‘What a horrid little snail!” my grandad exclaimed when he saw my new pet. In the past, I might have agreed with him. Snails were slow, moist and silent, making them boring and gross. Yet reading a history book about what the Romans did to them – getting them addicted to milk by lacing it with salt, fattening them up so much they couldn’t fit into their shells – left me horrified.
I vowed that I would right historical wrongs and be the valiant protector of the next snail I saw. I would give it a happy life with all the salt-free milk it could drink.
When my cousin tried to crush one, I picked it up and placed it in a jar I had filled with leaves and sticks. I put several air holes in the lid and filled a bottle cap with milk. What more could anyone want?
Bryan (a misspelt tribute to the Monty Python character) looked like most snails. He was an unremarkable brown-shelled, grey-skinned cornu aspersum (the kind you see in most UK gardens). We had had pets before, a bizarre lineup of animals that included stick insects, a piranha and a rabbit. My mother rightly put her foot down after years of feeding and cleaning them whenever my brother and I lost interest.
Bryan didn’t need expensive supplies from the pet shop or input from my parents. All he needed was someone to keep his plants, milk and water topped up and to wipe away the tendrils of poo that crept out from beneath his shell. I was in my first year of secondary school and life was lonely, mostly defined by bullying and isolation. Knowing Bryan was there when I got home provided comfort and meaning.

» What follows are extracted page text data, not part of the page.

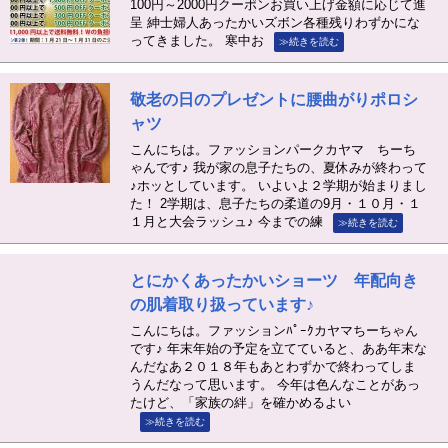
100円～2000円クーポンお買い上げ金額に応じて進
呈 紳士婦人あったかいズボン各種残りわずかにな
ってきました。 寒中お
≫続きを読む
敬老の日のプレゼントに腰曲がりポロシ
ャツ
こんにちは。ファッションパークカヤマ ちーち
ゃんです♪ 我が家の息子たちの、夏休みが終わって
♪ホッとしています。 いよいよ２学期が始まりまし
た！ 2学期は、息子たちの柔道の9月・１０月・１
１月と大会ラッシュ♪ 今までの練
≫続きを読む
とにかくあったかいショーツ 年配向き
の肌着取り扱っています♪
こんにちは。ファッションﾊﾟｰｸカヤマちーちゃん
です♪ 年末年始の予定を立てていると、ああ年末な
んだなあ２０１８年もあとわずかで終わってしま
うんだなって思います。 今年は色んなことがあっ
たけど、「家族の絆」を確かめるよい
≫続きを読む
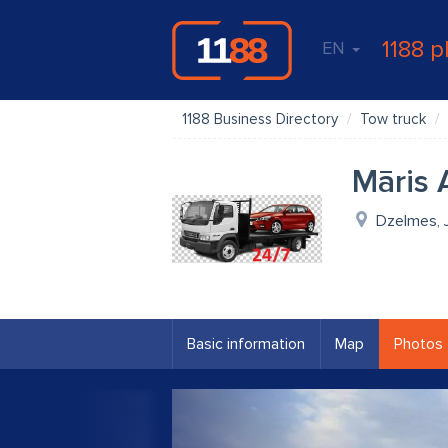
1188 p
EN
1188 Business Directory
Tow truck
Māris 
Dzelmes, 
Basic information
Map
Photos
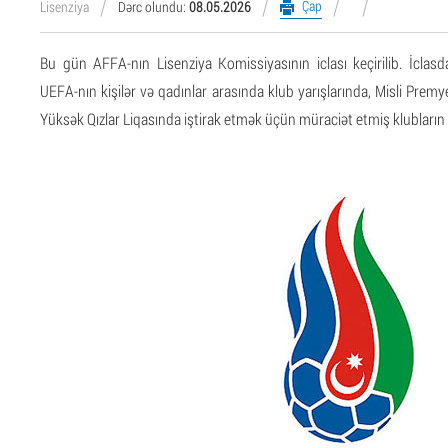
Çap
Lisenziya
Dərc olundu:
08.05.2026
Bu gün AFFA-nın Lisenziya Komissiyasının iclası keçirilib. İcla
UEFA-nın kişilər və qadınlar arasında klub yarışlarında, Misli Premye
Yüksək Qızlar Liqasında iştirak etmək üçün müraciət etmiş klubların 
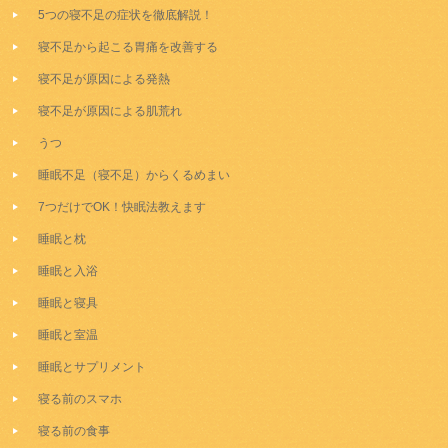
5つの寝不足の症状を徹底解説！
寝不足から起こる胃痛を改善する
寝不足が原因による発熱
寝不足が原因による肌荒れ
うつ
睡眠不足（寝不足）からくるめまい
7つだけでOK！快眠法教えます
睡眠と枕
睡眠と入浴
睡眠と寝具
睡眠と室温
睡眠とサプリメント
寝る前のスマホ
寝る前の食事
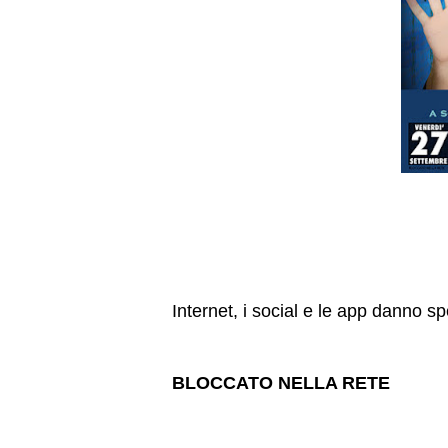
Internet, i social e le app danno s
BLOCCATO NELLA RETE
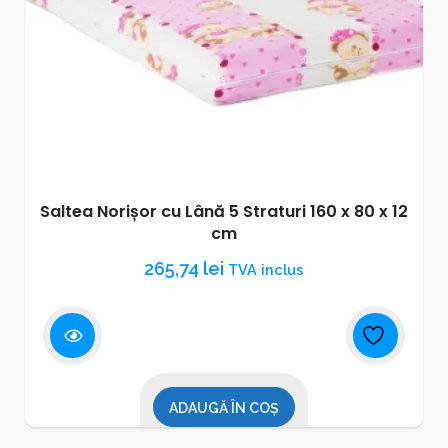
Saltea Norișor cu Lână 5 Straturi 160 x 80 x 12
cm
265,74
lei
TVA inclus
ADAUGĂ ÎN COȘ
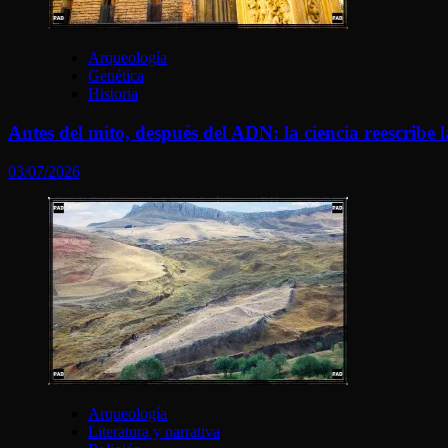
Arqueología
Genética
Historia
Antes del mito, después del ADN: la ciencia reescribe l
03/07/2026
Arqueología
Literatura y narrativa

Two decades later, I recounted this to friends. Rather than seeing it as a moving tale of girl meets beast, they pointed out that trapping an animal in a confined space was not a healthy relationship. Words such as “codependent” and “snail-trafficking” were bandied around. I was forced to consider that the line between saviour and jailer had been slim.
Yet, writing this has made me realise that Bryan was also named after a boy whose family had moved away when I was 11, robbing me of my only friend. Adopting a snail had somehow filled the void.
When I came home one day to find Bryan black and shrivelled, I was inconsolable. I exorcised my grief by writing mawkish poems with lines such as: “The sky is black and the stars are falling.” One of them ended: “In paradise, you and me.”
I like to think that Bryan’s affection for me wasn’t totally milk-based, although I doubt he gave it much thought. Sorry about the poems, Bryan – at least you weren’t there to read them.